Del pimpón también le maravilla su carácter popular y democrático. Lo mismo se juega en billares, piscinas, parques o clubes parroquiales que en gimnasios y polideportivos. “Es barato. Solo hace falta una mesa, dos palas y una bola. Si no pretendes entrar en la alta competición, no requiere una forma física brutal. Haces ejercicio casi sin darte cuenta y es divertido, algo que para mí es muy importante. Nadar, correr… me aburre”, confiesa. A eso hay que añadir la fascinante variedad de personajes que congrega. En su club de Talavera de la Reina hay un poco de todo. Enumera: “Un chico que trabaja de seguridad en unos almacenes chinos y que juega muy bien, un maestro de escuela, un camionero, un fisioterapeuta, un cartero, un periodista”. ¿A qué periodista no se le haría la boca agua? Y luego está lo que te encuentras en los campeonatos. Y en los mundiales específicos para jugadores con párkinson. “Todos de alguna manera doblados, agarrotados, torcidos, doloridos, desmadejados, acalambrados, quejicosos, dislocados, entumecidos o paralizados. Un ejército de jugadores desarrapados dispuestos a dar guerra a los rivales”, escribe en Los reveses. Pura épica.
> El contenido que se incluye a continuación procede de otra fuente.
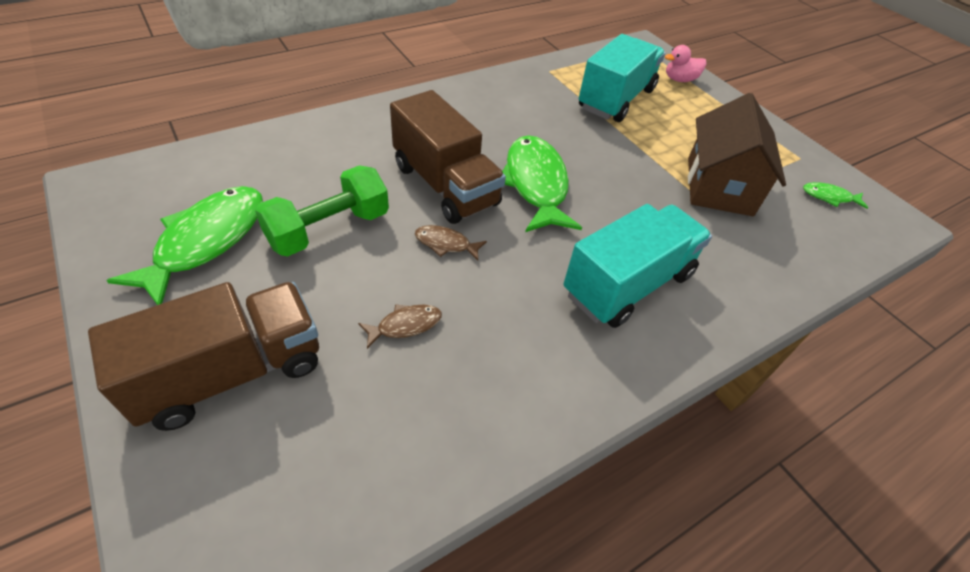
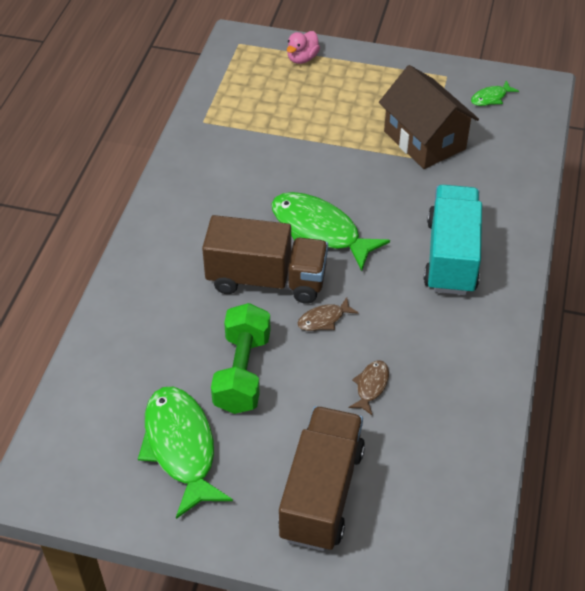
camera: 40 degrees left, 0 degrees up
(616, 99) = (282, 113): turquoise truck -> none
Pérez de Albéniz ha participado ya unas cuantas competiciones nacionales de pimpón y en los dos últimos mundiales para jugadores con párkinson. En Berlín 2021 fue subcampeón de su grupo y el año pasado en Pula (Croacia) quedó tercero. A pesar de sus éxitos, sigue fiel al club de Talavera de la Reina.
¿Qué echa más de menos de su vida antes del párkinson? ¿Tal vez el periodismo? ¿Los conciertos? “Qué va. Hacía tiempo que yo me había desentendido ya del periodismo. De hecho, de alguna manera escapaba de él cuando huimos al campo. Ir a ocho conciertos a la semana puede ser divertido un tiempo, pero acaba quemando. Preferí dedicarme a otras cosas, mis libros de viajes, mis columnas. No me ha ido mal. ¡Y sigo yendo a conciertos! Pero ahora los selecciono”, responde. “Lo que sí echo de verdad de menos es andar. Yo no tengo carné de conducir y he andado muchísimo toda mi vida. Todavía lo hago, pero no todo lo que quisiera. Me levanto, desayuno y me voy a dar una vuelta. Por lo demás, hace tiempo que llevo una vida muy tranquila en el campo. Hombre, me gustaría estar mejor, poder ayudar más en casa, montar a caballo. Pero siempre me he conformado con poco”. Como escribe en Los reveses, el pimpón es incompatible con la nostalgia.